How to Write a Coaching Bio That Builds Trust and Attracts Clients

Why Most Coaching Bios Don't Work
The typical coaching bio reads like a resume. Credentials, certifications, years of experience, a list of previous roles. It tells the reader everything about the coach's background and almost nothing about why they should trust this particular person with their most pressing challenge. A bio that converts is built for the reader, not the coach.
Shift the Focus From You to Them
The most effective coaching bios start by naming the client and the problem, not the coach. "If you're a first-generation professional navigating corporate culture while trying to stay true to who you are..." speaks directly to someone who fits that description. They immediately feel seen. From that moment of recognition, they're far more open to what follows.

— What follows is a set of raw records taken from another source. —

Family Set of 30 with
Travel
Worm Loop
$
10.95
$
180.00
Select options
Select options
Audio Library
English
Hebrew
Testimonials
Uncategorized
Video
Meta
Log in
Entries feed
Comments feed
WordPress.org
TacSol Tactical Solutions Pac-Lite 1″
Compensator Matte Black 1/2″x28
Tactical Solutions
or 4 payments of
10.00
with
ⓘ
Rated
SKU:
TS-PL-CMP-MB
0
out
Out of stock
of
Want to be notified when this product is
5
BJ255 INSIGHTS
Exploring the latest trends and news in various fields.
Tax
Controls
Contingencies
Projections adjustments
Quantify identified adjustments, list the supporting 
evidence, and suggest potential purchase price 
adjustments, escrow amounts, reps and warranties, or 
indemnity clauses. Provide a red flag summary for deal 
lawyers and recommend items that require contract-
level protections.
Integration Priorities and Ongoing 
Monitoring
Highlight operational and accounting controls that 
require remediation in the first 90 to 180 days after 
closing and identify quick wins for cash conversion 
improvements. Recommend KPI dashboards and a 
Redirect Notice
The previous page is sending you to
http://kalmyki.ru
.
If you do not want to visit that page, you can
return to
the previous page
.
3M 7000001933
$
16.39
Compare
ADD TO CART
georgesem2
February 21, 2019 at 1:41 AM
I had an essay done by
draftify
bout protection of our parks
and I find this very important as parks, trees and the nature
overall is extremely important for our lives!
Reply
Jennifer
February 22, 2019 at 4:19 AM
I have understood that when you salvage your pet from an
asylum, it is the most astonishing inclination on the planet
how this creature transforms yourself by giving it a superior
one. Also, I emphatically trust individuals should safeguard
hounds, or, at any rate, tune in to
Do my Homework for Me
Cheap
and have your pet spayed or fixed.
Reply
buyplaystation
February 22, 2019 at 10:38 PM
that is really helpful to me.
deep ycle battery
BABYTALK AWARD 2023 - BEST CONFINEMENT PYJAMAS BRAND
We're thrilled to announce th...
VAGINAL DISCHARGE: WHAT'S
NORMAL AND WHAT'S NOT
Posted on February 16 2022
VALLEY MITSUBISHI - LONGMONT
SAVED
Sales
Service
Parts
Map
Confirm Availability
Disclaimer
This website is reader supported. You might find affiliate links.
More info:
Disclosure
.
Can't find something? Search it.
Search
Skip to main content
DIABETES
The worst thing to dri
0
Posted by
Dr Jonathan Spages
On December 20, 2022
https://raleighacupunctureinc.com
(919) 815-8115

Lead With Relevant Credibility
Credentials matter, but only the ones that are relevant to the client's situation. A coaching certification from a recognized body is worth mentioning. A degree in an unrelated field is not. Years of experience coaching clients to the specific outcome you offer is highly relevant. Everything else is noise that dilutes the signal.
Tell the Relevant Story
If you've personally navigated the journey you help clients through, say so. A career coach who made a major transition themselves is more credible to someone facing the same transition. A business coach who built a company from scratch speaks differently to an aspiring entrepreneur than one who has only studied business. Your relevant lived experience is a credibility asset. Use it.
Include Specific Results
Where possible, include anonymized outcomes from your work with clients. Not vague impact, but specific results: clients promoted, businesses launched, revenue milestones reached, personal goals achieved. Specific results are more credible than general claims and more persuasive than any credential.
The Length Question
Your bio should be long enough to build trust and short enough to hold attention. For a website about page, 200 to 400 words is typically appropriate. For a social media profile, 100 words or fewer. For a speaking introduction, 75 words. Match the length to the context and cut everything that doesn't serve the reader's decision.
End With a Clear Next Step
Don't let a reader finish your bio without knowing what to do next. "If this resonates, book a free discovery call here" or "If you're ready to [outcome], let's talk" gives the interested reader an immediate path forward. A bio without a call to action is a missed opportunity at the exact moment of highest intent.